◆ PROBLEM STATEMENT ◆
Reproduction without pictures: print every entry precisely as written.

== EXERCISE MATERIALS

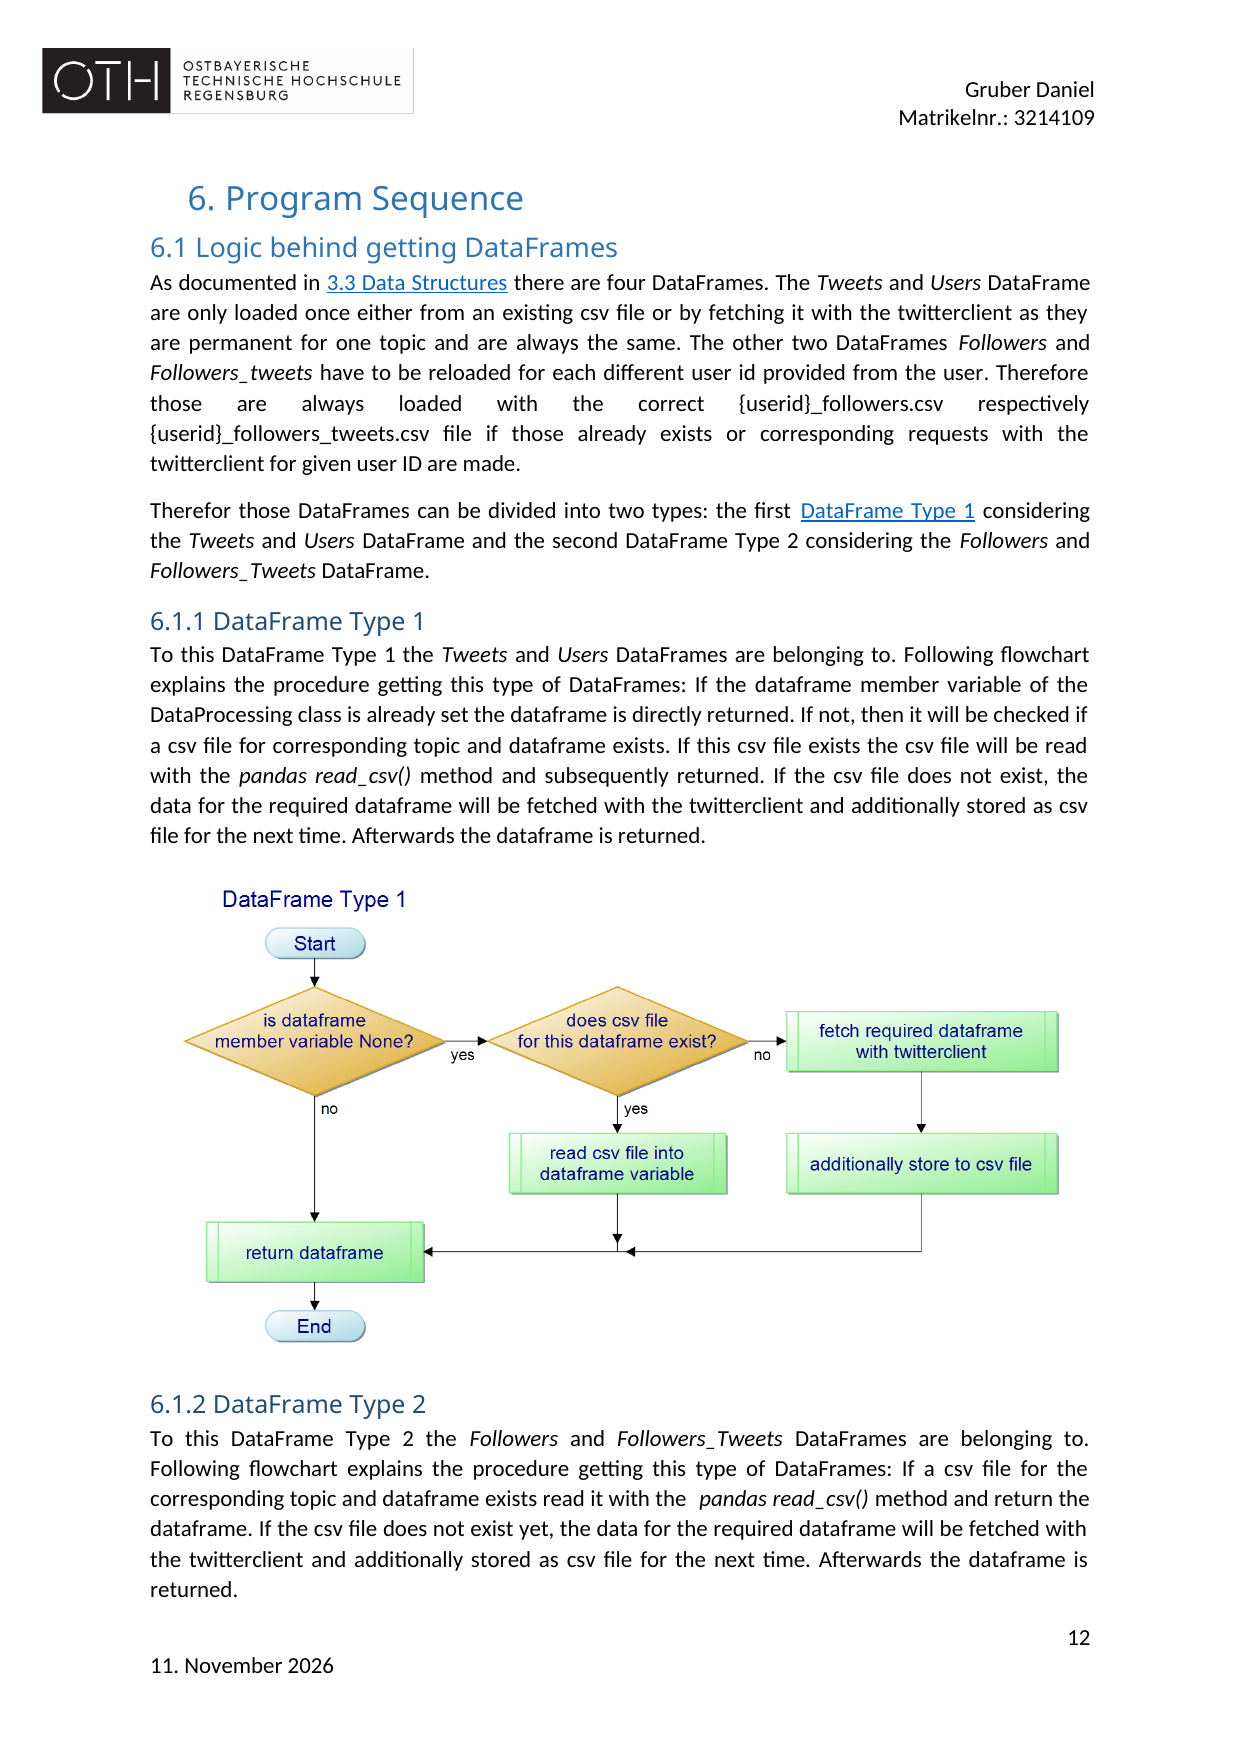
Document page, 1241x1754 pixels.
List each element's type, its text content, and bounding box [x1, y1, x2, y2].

picture [150, 868, 1091, 1369]
picture [41, 48, 416, 117]
subtitle 6.1 Logic behind getting DataFrames [150, 228, 1090, 265]
subtitle 6.1.1 DataFrame Type 1 [150, 603, 1090, 637]
text To this DataFrame Type 2 the Followers and Followers_Tweets DataFrames are belonging to. Following flowchart explains the procedure getting this type of DataFrames: If a csv file for the corresponding topic and dataframe exists read it with the pandas read_csv() method and return the dataframe. If the csv file does not exist yet, the data for the required dataframe will be fetched with the twitterclient and additionally stored as csv file for the next time. Afterwards the dataframe is returned. [150, 1424, 1090, 1603]
text As documented in 3.3 Data Structures there are four DataFrames. The Tweets and Users DataFrame are only loaded once either from an existing csv file or by fetching it with the twitterclient as they are permanent for one topic and are always the same. The other two DataFrames Followers and Followers_tweets have to be reloaded for each different user id provided from the user. Therefore those are always loaded with the correct {userid}_followers.csv respectively {userid}_followers_tweets.csv file if those already exists or corresponding requests with the twitterclient for given user ID are made. [150, 268, 1090, 477]
text To this DataFrame Type 1 the Tweets and Users DataFrames are belonging to. Following flowchart explains the procedure getting this type of DataFrames: If the dataframe member variable of the DataProcessing class is already set the dataframe is directly returned. If not, then it will be checked if a csv file for corresponding topic and dataframe exists. If this csv file exists the csv file will be read with the pandas read_csv() method and subsequently returned. If the csv file does not exist, the data for the required dataframe will be fetched with the twitterclient and additionally stored as csv file for the next time. Afterwards the dataframe is returned. [150, 640, 1090, 849]
text Therefor those DataFrames can be divided into two types: the first DataFrame Type 1 considering the Tweets and Users DataFrame and the second DataFrame Type 2 considering the Followers and Followers_Tweets DataFrame. [150, 496, 1090, 584]
subtitle 6.1.2 DataFrame Type 2 [150, 1387, 1090, 1421]
subtitle Program Sequence [187, 175, 1090, 220]
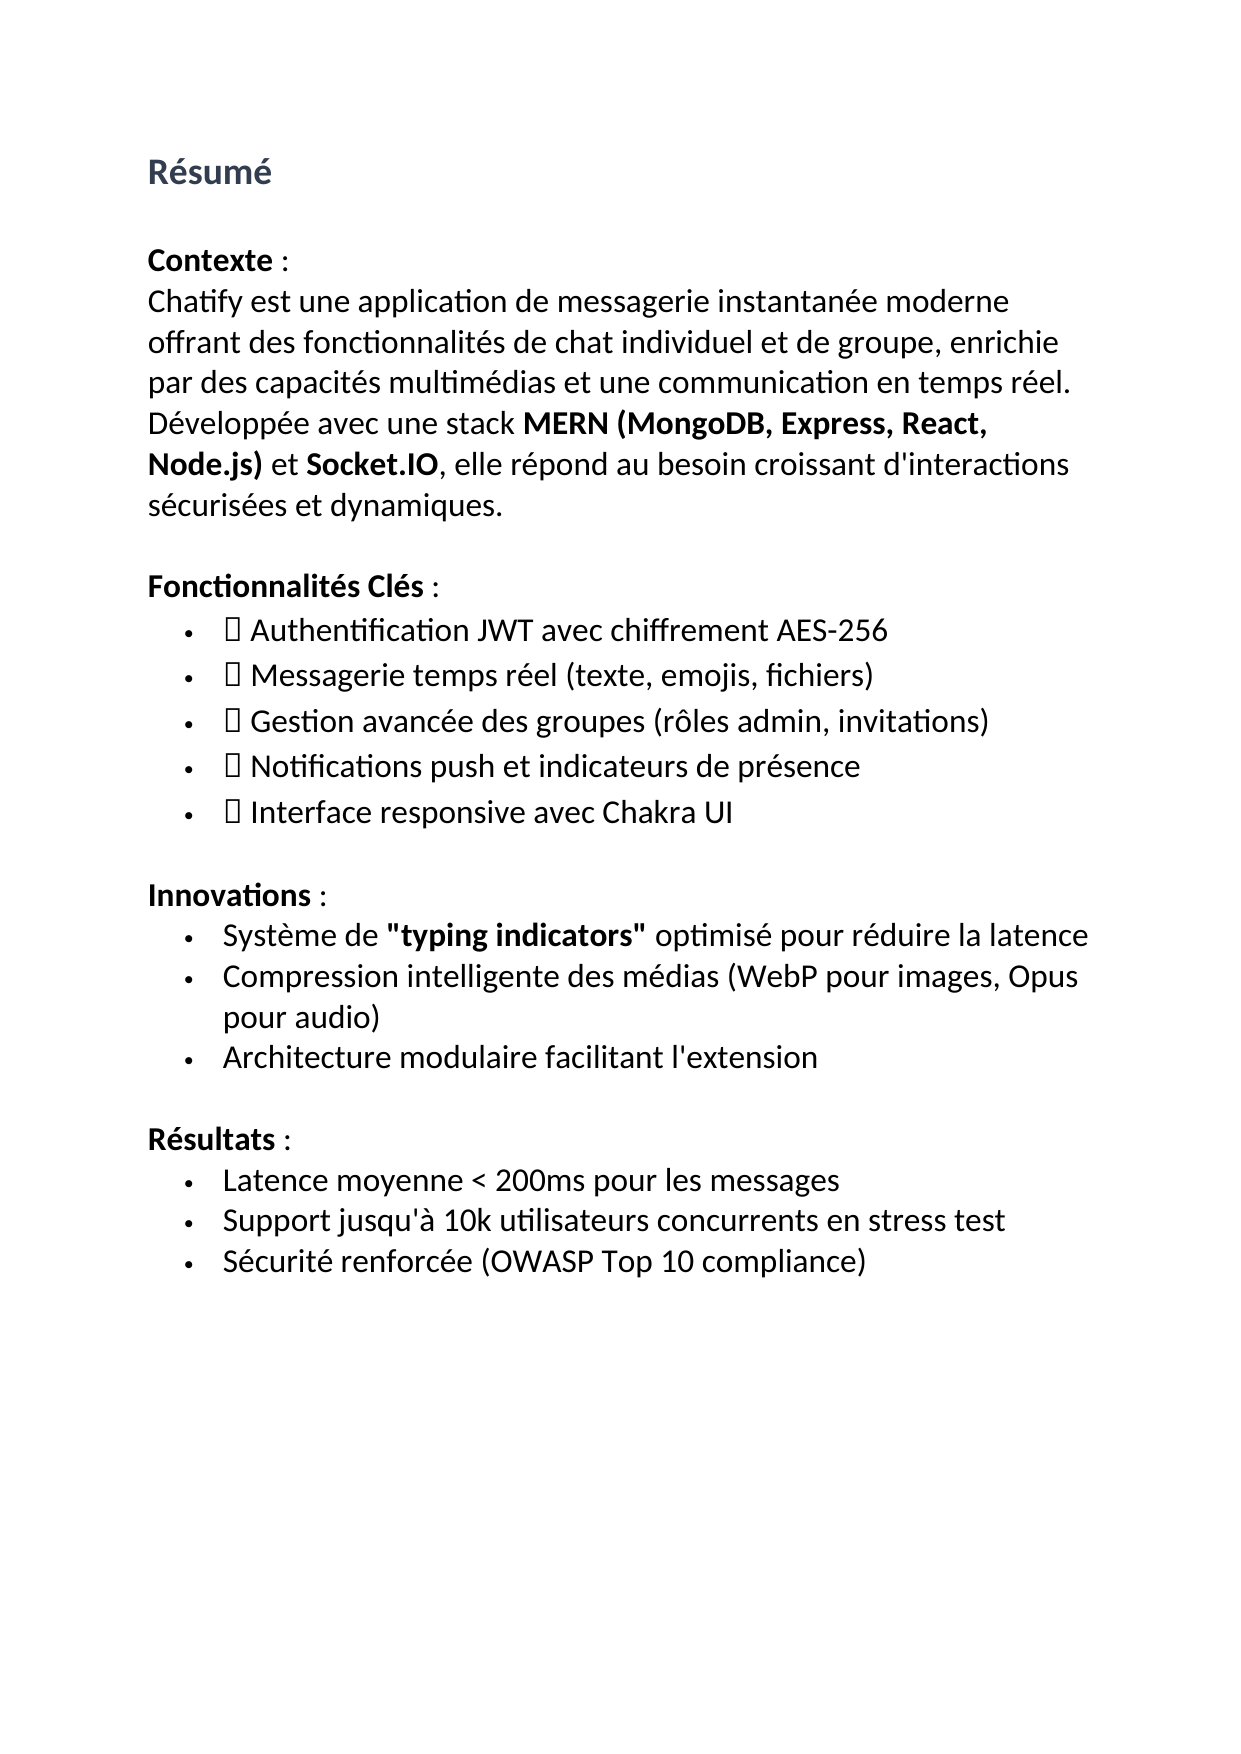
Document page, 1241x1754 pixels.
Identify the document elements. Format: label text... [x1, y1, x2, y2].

text Résumé [148, 148, 1093, 193]
list 💬 Messagerie temps réel (texte, emojis, fichiers) [185, 651, 1093, 697]
text Fonctionnalités Clés : [148, 565, 1093, 606]
text Résultats : [148, 1118, 1093, 1159]
list Sécurité renforcée (OWASP Top 10 compliance) [185, 1240, 1093, 1281]
list Latence moyenne < 200ms pour les messages [185, 1159, 1093, 1199]
text Innovations : [148, 874, 1093, 914]
list 📱 Notifications push et indicateurs de présence [185, 742, 1093, 787]
list 🎨 Interface responsive avec Chakra UI [185, 787, 1093, 833]
list Architecture modulaire facilitant l'extension [185, 1037, 1093, 1077]
list 🔐 Authentification JWT avec chiffrement AES-256 [185, 606, 1093, 651]
list Support jusqu'à 10k utilisateurs concurrents en stress test [185, 1199, 1093, 1240]
list Compression intelligente des médias (WebP pour images, Opus pour audio) [185, 955, 1093, 1037]
text Contexte : Chatify est une application de messagerie instantanée moderne offrant des fonctionnalités de chat individuel et de groupe, enrichie par des capacités multimédias et une communication en temps réel. Développée avec une stack MERN (MongoDB, Express, React, Node.js) et Socket.IO, elle répond au besoin croissant d'interactions sécurisées et dynamiques. [148, 239, 1093, 524]
list 👥 Gestion avancée des groupes (rôles admin, invitations) [185, 697, 1093, 742]
list Système de "typing indicators" optimisé pour réduire la latence [185, 914, 1093, 955]
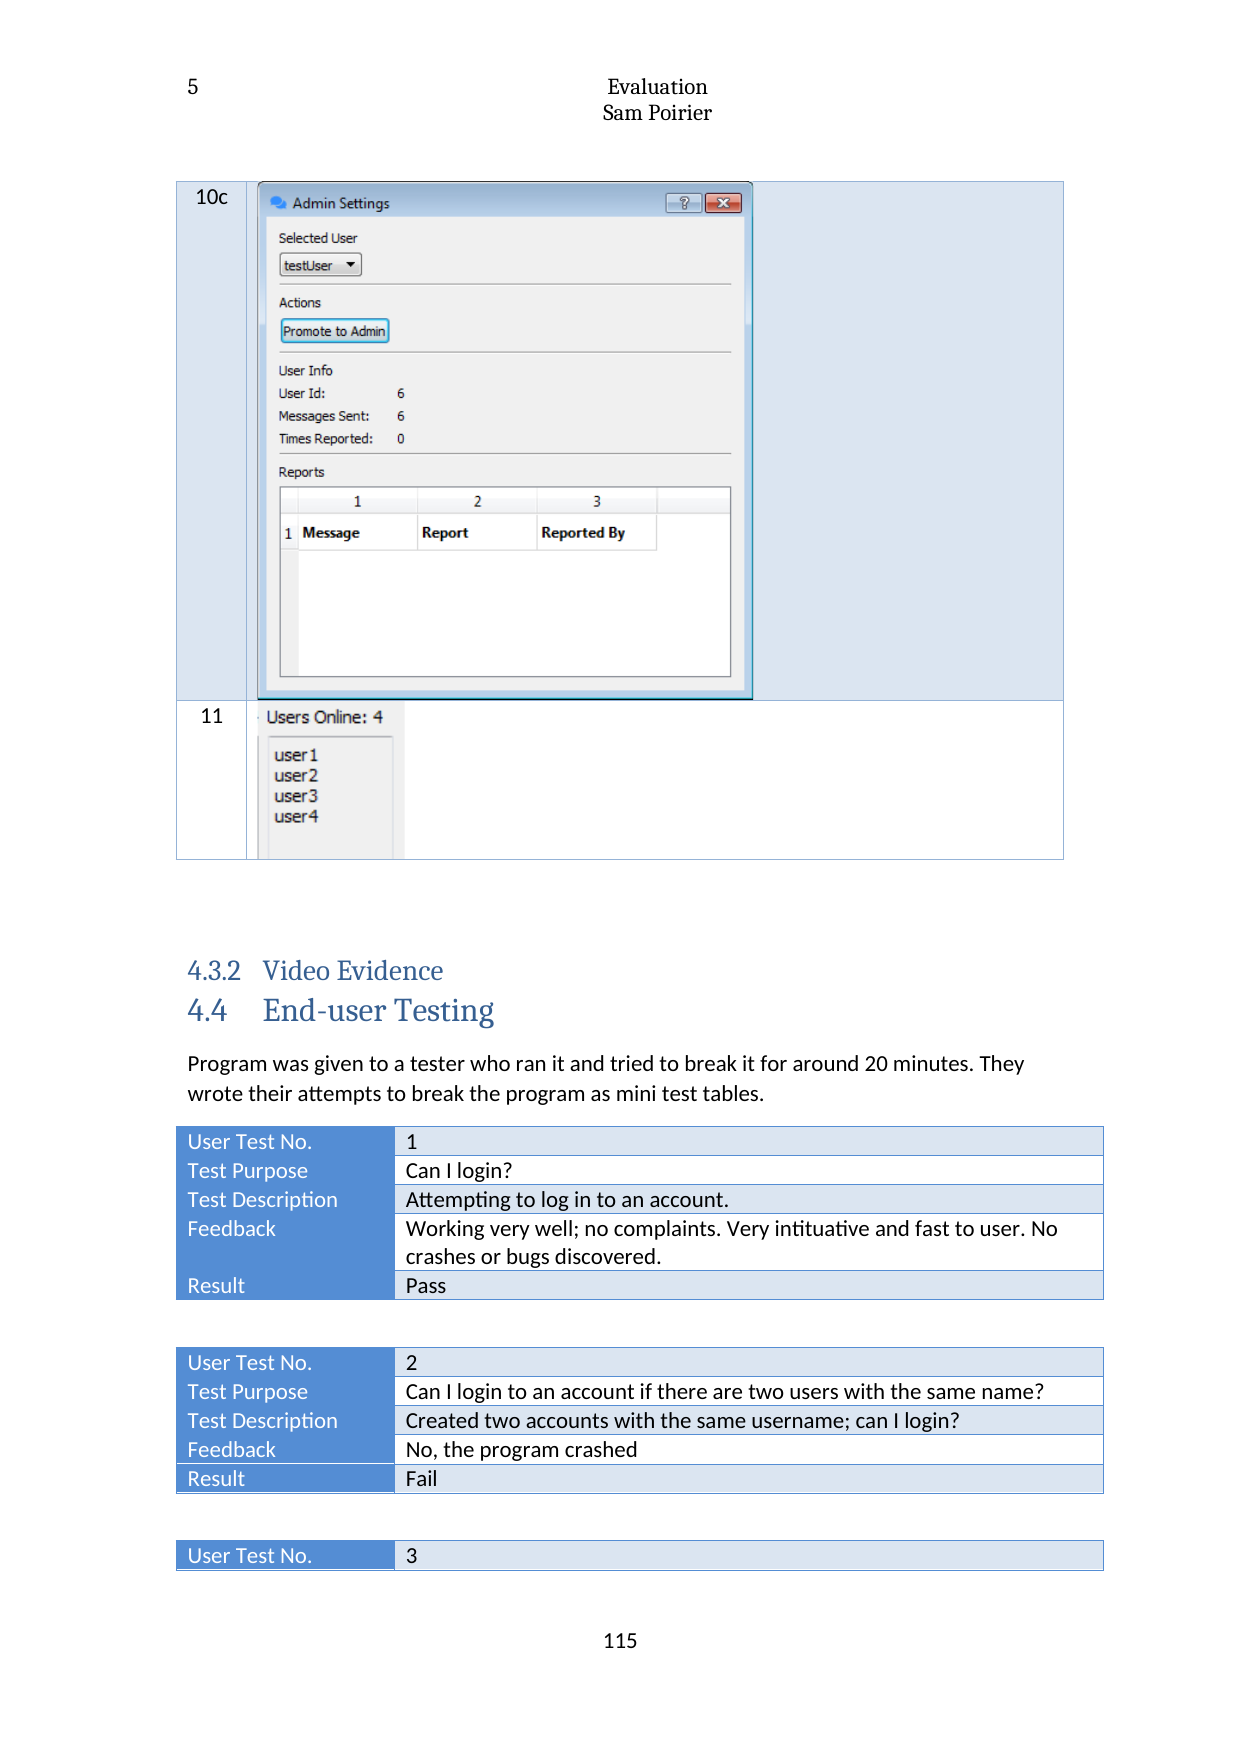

====

◆ THE COMPLETED TASK ◆
Document page, 1241x1754 pixels.
List each element's type, its text content, and bounding box [x1, y1, x2, y2].

picture [150, 868, 1091, 1369]
picture [41, 48, 416, 117]
subtitle 6.1 Logic behind getting DataFrames [150, 228, 1090, 265]
subtitle 6.1.1 DataFrame Type 1 [150, 603, 1090, 637]
text To this DataFrame Type 2 the Followers and Followers_Tweets DataFrames are belonging to. Following flowchart explains the procedure getting this type of DataFrames: If a csv file for the corresponding topic and dataframe exists read it with the pandas read_csv() method and return the dataframe. If the csv file does not exist yet, the data for the required dataframe will be fetched with the twitterclient and additionally stored as csv file for the next time. Afterwards the dataframe is returned. [150, 1424, 1090, 1603]
text As documented in 3.3 Data Structures there are four DataFrames. The Tweets and Users DataFrame are only loaded once either from an existing csv file or by fetching it with the twitterclient as they are permanent for one topic and are always the same. The other two DataFrames Followers and Followers_tweets have to be reloaded for each different user id provided from the user. Therefore those are always loaded with the correct {userid}_followers.csv respectively {userid}_followers_tweets.csv file if those already exists or corresponding requests with the twitterclient for given user ID are made. [150, 268, 1090, 477]
text To this DataFrame Type 1 the Tweets and Users DataFrames are belonging to. Following flowchart explains the procedure getting this type of DataFrames: If the dataframe member variable of the DataProcessing class is already set the dataframe is directly returned. If not, then it will be checked if a csv file for corresponding topic and dataframe exists. If this csv file exists the csv file will be read with the pandas read_csv() method and subsequently returned. If the csv file does not exist, the data for the required dataframe will be fetched with the twitterclient and additionally stored as csv file for the next time. Afterwards the dataframe is returned. [150, 640, 1090, 849]
text Therefor those DataFrames can be divided into two types: the first DataFrame Type 1 considering the Tweets and Users DataFrame and the second DataFrame Type 2 considering the Followers and Followers_Tweets DataFrame. [150, 496, 1090, 584]
subtitle 6.1.2 DataFrame Type 2 [150, 1387, 1090, 1421]
subtitle Program Sequence [187, 175, 1090, 220]
Document page, 1241x1754 pixels.
Identify the document elements. Format: label text... [x1, y1, x2, y2].

text Résumé [148, 148, 1093, 193]
list 💬 Messagerie temps réel (texte, emojis, fichiers) [185, 651, 1093, 697]
text Fonctionnalités Clés : [148, 565, 1093, 606]
text Résultats : [148, 1118, 1093, 1159]
list Sécurité renforcée (OWASP Top 10 compliance) [185, 1240, 1093, 1281]
list Latence moyenne < 200ms pour les messages [185, 1159, 1093, 1199]
text Innovations : [148, 874, 1093, 914]
list 📱 Notifications push et indicateurs de présence [185, 742, 1093, 787]
list 🎨 Interface responsive avec Chakra UI [185, 787, 1093, 833]
list Architecture modulaire facilitant l'extension [185, 1037, 1093, 1077]
list 🔐 Authentification JWT avec chiffrement AES-256 [185, 606, 1093, 651]
list Support jusqu'à 10k utilisateurs concurrents en stress test [185, 1199, 1093, 1240]
list Compression intelligente des médias (WebP pour images, Opus pour audio) [185, 955, 1093, 1037]
text Contexte : Chatify est une application de messagerie instantanée moderne offrant des fonctionnalités de chat individuel et de groupe, enrichie par des capacités multimédias et une communication en temps réel. Développée avec une stack MERN (MongoDB, Express, React, Node.js) et Socket.IO, elle répond au besoin croissant d'interactions sécurisées et dynamiques. [148, 239, 1093, 524]
list 👥 Gestion avancée des groupes (rôles admin, invitations) [185, 697, 1093, 742]
list Système de "typing indicators" optimisé pour réduire la latence [185, 914, 1093, 955]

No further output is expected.